Chronic lymphocytic leukemia and small lymphocytic lymphoma, two of the most common types of B-cell lymphoma, have traditionally been treated with targeted therapies, including Bruton tyrosine kinase (BTK) and B-cell lymphoma 2 (BCL-2) inhibitors. However, patients often relapse or become refractory after these treatments, with few options available that offer durable complete responses. Breyanzi's approval heralds a shift towards a one-time, personalized treatment approach, potentially offering patients a chance at complete and lasting remission.

“CLL and SLL are currently considered incurable diseases with few treatment options in the relapsed setting that can confer complete responses. The FDA approval of liso-cel in relapsed or refractory CLL and SLL after treatment with prior BTKi and BCL2i is a remarkable breakthrough, shifting the treatment paradigm from continuous therapy with sequential regimens to overcome drug resistance, to a one-time personalized T-cell based approach that has the potential to offer patients complete and lasting remission,” said Dr. Tanya Siddiqi, lead investigator and Division of Lymphoma, City of Hope National Medical Center.

The Science Behind Breyanzi

Breyanzi is a CD19-directed chimeric antigen receptor (CAR) T cell therapy. It involves reprogramming a patient's T cells to recognize and attack CLL or SLL cells. This therapy has demonstrated deep and durable responses in the TRANSCEND CLL 004 study, a first-of-its-kind multicenter trial evaluating a CAR T cell therapy in this patient population.

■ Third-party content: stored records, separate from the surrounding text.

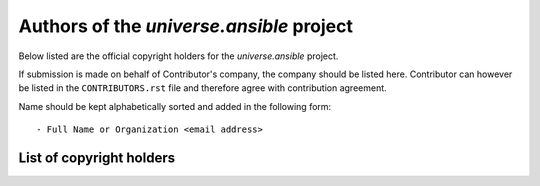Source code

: .. AUTHORS.rst
.. ===========
..
.. Copying
.. -------
..
.. Copyright (c) 2024 universe.ansible authors and contributors.
..
.. This file is part of the *universe.ansible* project.
..
.. *universe.ansible* is a free software project. You can redistribute it and/or
.. modify it following the terms of the MIT License.
..
.. This software project is distributed *as is*, WITHOUT WARRANTY OF ANY KIND;
.. including but not limited to the WARRANTIES OF MERCHANTABILITY, FITNESS FOR A
.. PARTICULAR PURPOSE and NONINFRINGEMENT.
..
.. You should have received a copy of the MIT License along with
.. *universe.ansible*. If not, see <http://opensource.org/licenses/MIT>.

Authors of the *universe.ansible* project
=========================================

Below listed are the official copyright holders for the *universe.ansible*
project.

If submission is made on behalf of Contributor's company, the company should be
listed here. Contributor can however be listed in the ``CONTRIBUTORS.rst`` file
and therefore agree with contribution agreement.

Name should be kept alphabetically sorted and added in the following form::

    - Full Name or Organization <email address>


List of copyright holders
-------------------------

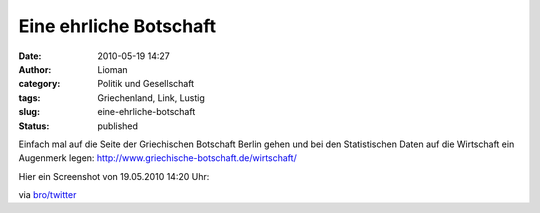 Eine ehrliche Botschaft
#######################
:date: 2010-05-19 14:27
:author: Lioman
:category: Politik und Gesellschaft
:tags: Griechenland, Link, Lustig
:slug: eine-ehrliche-botschaft
:status: published

Einfach mal auf die Seite der Griechischen Botschaft Berlin gehen und
bei den Statistischen Daten auf die Wirtschaft ein Augenmerk legen:
http://www.griechische-botschaft.de/wirtschaft/

Hier ein Screenshot von 19.05.2010 14:20 Uhr:

|image0|\ via
`bro/twitter <http://twitter.com/broti/status/14289545941>`__

.. |image0| image:: {static}/images/Griechische_Botschaft-300x167.png
   :class: aligncenter size-medium
   :width: 300px
   :height: 167px
   :target: {static}/images/Griechische_Botschaft.png
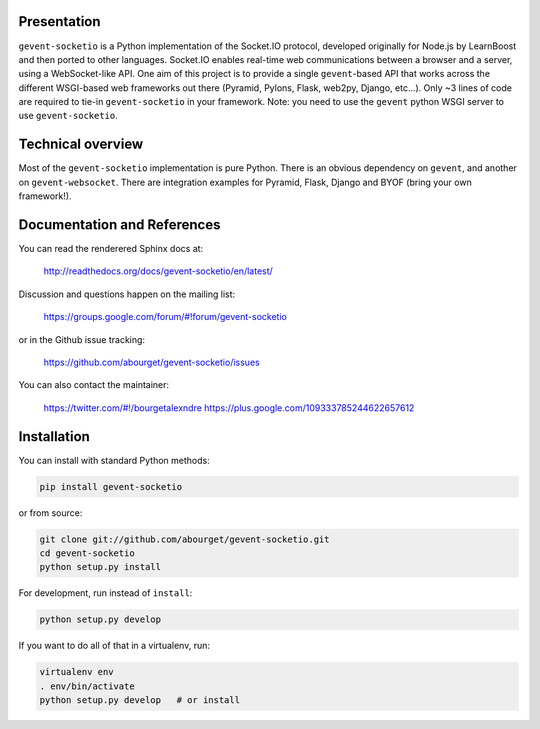 Presentation
============

``gevent-socketio`` is a Python implementation of the Socket.IO
protocol, developed originally for Node.js by LearnBoost and then
ported to other languages.  Socket.IO enables real-time web
communications between a browser and a server, using a WebSocket-like
API.  One aim of this project is to provide a single ``gevent``-based
API that works across the different WSGI-based web frameworks out
there (Pyramid, Pylons, Flask, web2py, Django, etc...).  Only ~3 lines
of code are required to tie-in ``gevent-socketio`` in your framework.
Note: you need to use the ``gevent`` python WSGI server to use
``gevent-socketio``.


Technical overview
==================

Most of the ``gevent-socketio`` implementation is pure Python.  There
is an obvious dependency on ``gevent``, and another on
``gevent-websocket``.  There are integration examples for Pyramid, Flask,
Django and BYOF (bring your own framework!).


Documentation and References
============================

You can read the renderered Sphinx docs at:

  http://readthedocs.org/docs/gevent-socketio/en/latest/

Discussion and questions happen on the mailing list:

  https://groups.google.com/forum/#!forum/gevent-socketio

or in the Github issue tracking:

  https://github.com/abourget/gevent-socketio/issues

You can also contact the maintainer:

  https://twitter.com/#!/bourgetalexndre
  https://plus.google.com/109333785244622657612


Installation
============

You can install with standard Python methods:

.. code:: bash

   pip install gevent-socketio

or from source:

.. code:: bash

   git clone git://github.com/abourget/gevent-socketio.git
   cd gevent-socketio
   python setup.py install

For development, run instead of ``install``:

.. code:: bash

   python setup.py develop

If you want to do all of that in a virtualenv, run:

.. code:: bash

   virtualenv env
   . env/bin/activate
   python setup.py develop   # or install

Remarkably, 20% of patients achieved a complete response, with a median duration of response not reached at the time of data cutoff. Furthermore, the study showed a high rate of minimal residual disease (MRD) negative status among those who achieved a complete response.

The approval of Breyanzi is not just a win for CLL and SLL patients but also signals a broader move towards employing CAR T cell therapies earlier in the treatment course for various cancers.

Addressing Safety Concerns

Despite its efficacy, CAR T cell therapies, including Breyanzi, carry risks such as cytokine release syndrome (CRS), neurologic toxicities, and secondary hematological malignancies. These concerns have been addressed through a boxed warning and the development of toxicity management guidelines.